Ne de olsa kadın, küfürlerin en acıtıcı olanı.

Küçücük kız çocuklarına rızaları soruluyor. Tacizci tecavüzcü babalar kurbanın rızası var diye tahliye ediliyor. Hepimiz kıyameti koparmadan, içimizden söylenerek olduğumuz yerden kıpırdamıyoruz. Halimiz yok. Çocuklar ve kadınlar, ilk gözden çıkarılacak olanlar nasılsa.

Çocuğunu terk eden sokağa atılmış gencecik bir kadını “canavar anne” ilan etmenin kolaylığı insanlık adına utanç verici değil mi? Annelik denilen o kutsal mertebeye yakıştırılmayan kadınlara hayat hakkı tanınmıyor işte.

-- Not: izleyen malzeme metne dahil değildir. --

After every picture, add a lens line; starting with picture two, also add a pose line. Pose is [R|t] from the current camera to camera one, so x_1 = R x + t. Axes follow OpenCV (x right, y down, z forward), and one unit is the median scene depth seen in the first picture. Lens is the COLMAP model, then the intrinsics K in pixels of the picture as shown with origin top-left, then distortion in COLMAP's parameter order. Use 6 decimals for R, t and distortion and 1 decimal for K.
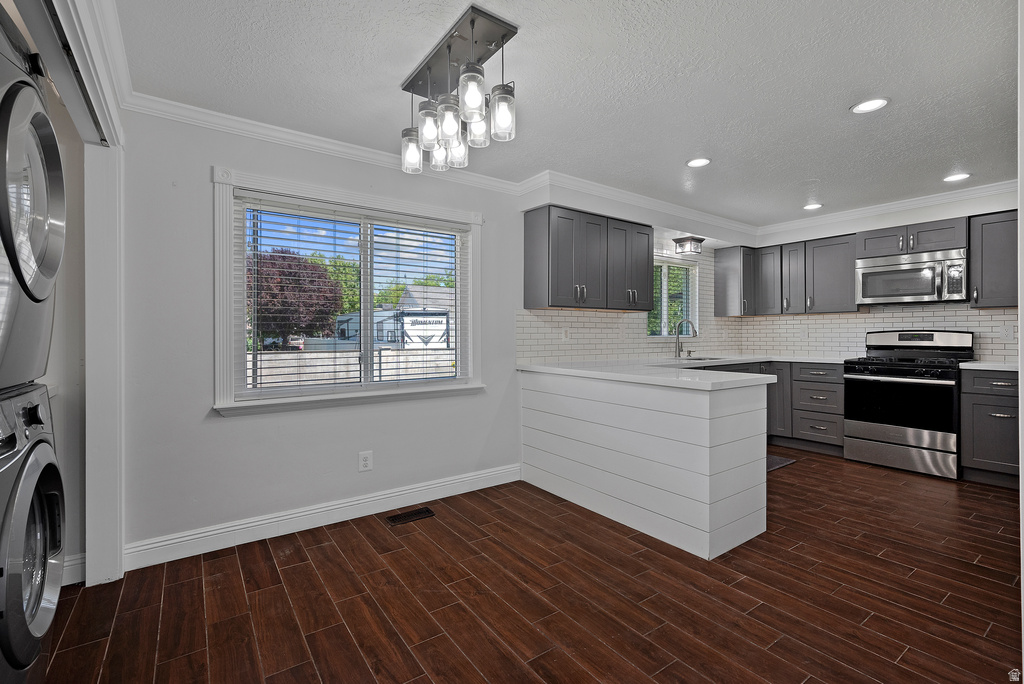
lens RADIAL K [[458.5, 0, 515.7], [0, 458.5, 333.8], [0, 0, 1]] dist [0.000353, 0.000431]
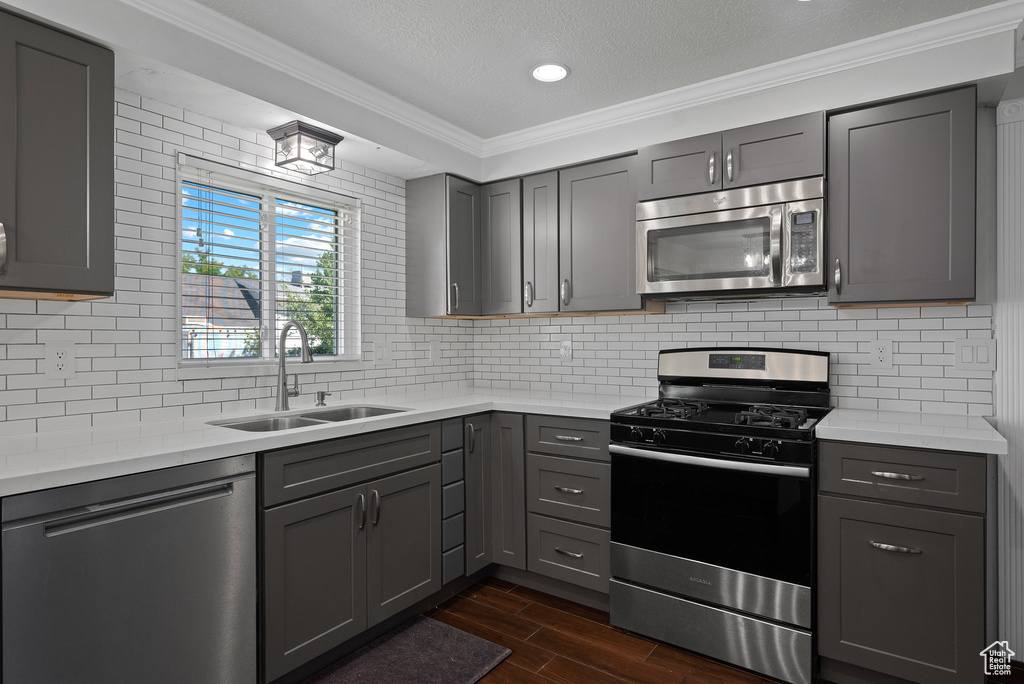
lens RADIAL K [[550.5, 0, 514.1], [0, 550.5, 340.1], [0, 0, 1]] dist [0.003049, 0.000010]
pose [[0.945672, 0.000855, 0.325122, 0.479424], [-0.000965, 1.000000, 0.000177, -0.017738], [-0.325122, -0.000481, 0.945672, 0.547325]]
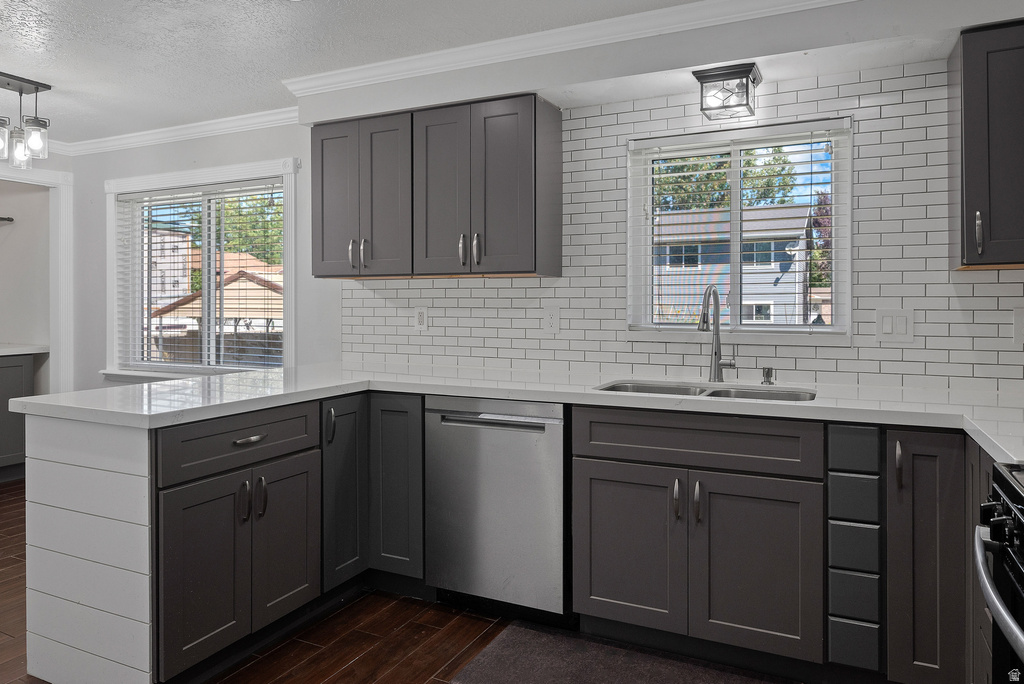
lens RADIAL K [[682.9, 0, 511.7], [0, 682.9, 308.2], [0, 0, 1]] dist [-0.004100, 0.000241]
pose [[0.473767, 0.006922, -0.880623, 0.966814], [-0.002311, 0.999975, 0.006617, -0.019401], [0.880647, -0.001100, 0.473772, 0.695046]]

İçine cin girdi diye ailecek oklavalarla dövülüp öldürülen kadını duymuşsunuzdur. Hep kadınları ziyaret eden cinlerin anlamını da hissediyorsunuzdur elbet. Hizadan çıkmış kadına cinli deniyor çünkü. Cinler erkeklere pek yanaşamıyor.

Beş kişilik bir erkek sürüsü sitelerinin bahçesinde bira içen kadınlara saldırıp onları yaralayabiliyor. Sosyal medyada bir süre sinmiş görünen adamın artık kadın cinayetlerinde, taciz tecavüz olaylarında nasıl haykırarak taraf tutmaya başladığını, mazlum kadınların nasıl sahtekârlıkla damgalandığını görüyoruz.

Pekiyi bir geziye katılan gazeteciler içinden Alçı’nın sivrilip onca zengin sabıkasına rağmen Özkök’ün gözden kaçmasını nasıl açıklayabiliriz? Kadın düşmanlığından başka bir şey olabilir mi? İstanbul Sözleşmesi’nden çıkarak kadın düşmanlığını açıkça teşvik eden hükümetin de büyük katkılarıyla patriyarka altın çağını yaşıyor.

Mizojini toplumumuzun en yerleşik, en yaygın hastalığıdır.

Yine de kadınlar sokakları şenlendiriyor. Başkaldırı ateşiyle ruh felci içindeki toplumu ısıtıyor, isyana çağırıyor. Onların cesareti, bu berbat hayatımızın çözüm yolunu gösteriyor. Kadın ve çocuklarını katledip, bunu örtbas ederek dörtnala ölüme koşan bir intihar kültünün çocukları olarak onlara kulak vermek zorundayız. Bir an evvel. Vakit yok. Bütün alametler belirdi.